The European Commission has ruled that, by 2030, all products sold in the EU will need to have a DPP, which tracks and shares information about who made the product and where, the materials used, its environmental footprint and chemical compliance, how the product should be cared for and its circularity potential. The final data and IT system requirements are expected to be decided by late 2025, after which, implementation will begin.
‘Unlocking DPP: The Why, What and How of Digital Product Passports’ is the third playbook TrusTrace has launched, following on from the first, which outlined why traceability is needed, and the second, which offered tools to map out methodologies and solutions for traceability. The latest playbook — launched today during the Global Fashion Summit in Copenhagen — is based on learnings from Trace4Value, an initiative participated in by TrusTrace that has been piloting the DPP system over the past two years on more than 3,000 products from two fashion brands: Kappahl and Marimekko.
During the trial, TrusTrace found that the key limitations were a lack of supply chain traceability, a lack of access to live data in the supply chain, and the potential for the data shared with consumers via QR codes to be at odds with disclosure requirements in markets outside the EU.

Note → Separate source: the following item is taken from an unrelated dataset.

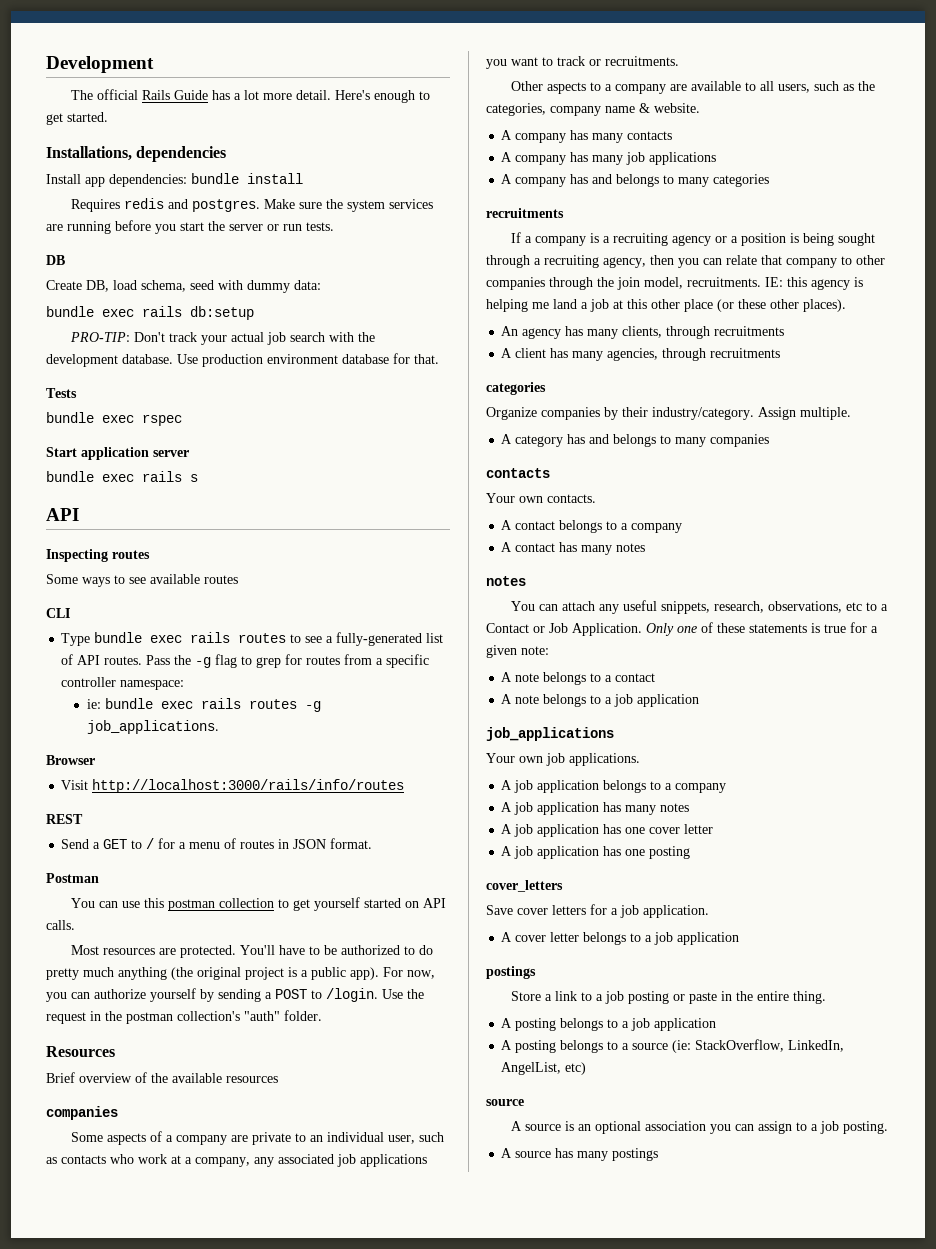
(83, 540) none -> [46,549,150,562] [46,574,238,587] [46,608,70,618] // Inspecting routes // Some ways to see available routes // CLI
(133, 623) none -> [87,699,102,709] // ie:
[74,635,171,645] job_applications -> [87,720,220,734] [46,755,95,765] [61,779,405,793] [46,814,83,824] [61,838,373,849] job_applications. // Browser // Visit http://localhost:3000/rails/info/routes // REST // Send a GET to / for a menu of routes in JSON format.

“The real challenge with the digital product passport is ensuring you have all the product data available, and the IT infrastructure to ensure interoperability [the ability of systems to connect and communicate] across all the places where the data sits,” says Ghosh. The playbook outlines three core components of the DPP: product data, unique identifiers (in the form of a QR code, barcode or numeric code, for instance) and the required interoperable IT system needed for decentralised data sharing.
If brands have begun implementing traceability at a product level, then the required data should be there, Ghosh says. However, brands that are still working at a basic level with traceability — using excel sheets and offline filing systems instead of advanced data systems — will struggle.
Preparing for the DPP is a multi-functional effort, Ghosh flags, and should not just be relegated to the sustainability or sourcing team. For brands that get the digital product passport right, there are benefits beyond compliance alone, including authentication, storytelling opportunities and taking a proactive stance to supply chain management.
“We see it as an opportunity to heighten the level of information and transparency we offer consumers about products, but also as an opportunity to manage product data more efficiently, with the product afterlife in mind,” says Nicolaj Reffstrup, co-founder of Ganni, a provider of insights for the playbook. “It’s easy to see the hurdles and uncertainties, but we should all be excited about the data shift that will happen in the coming years.”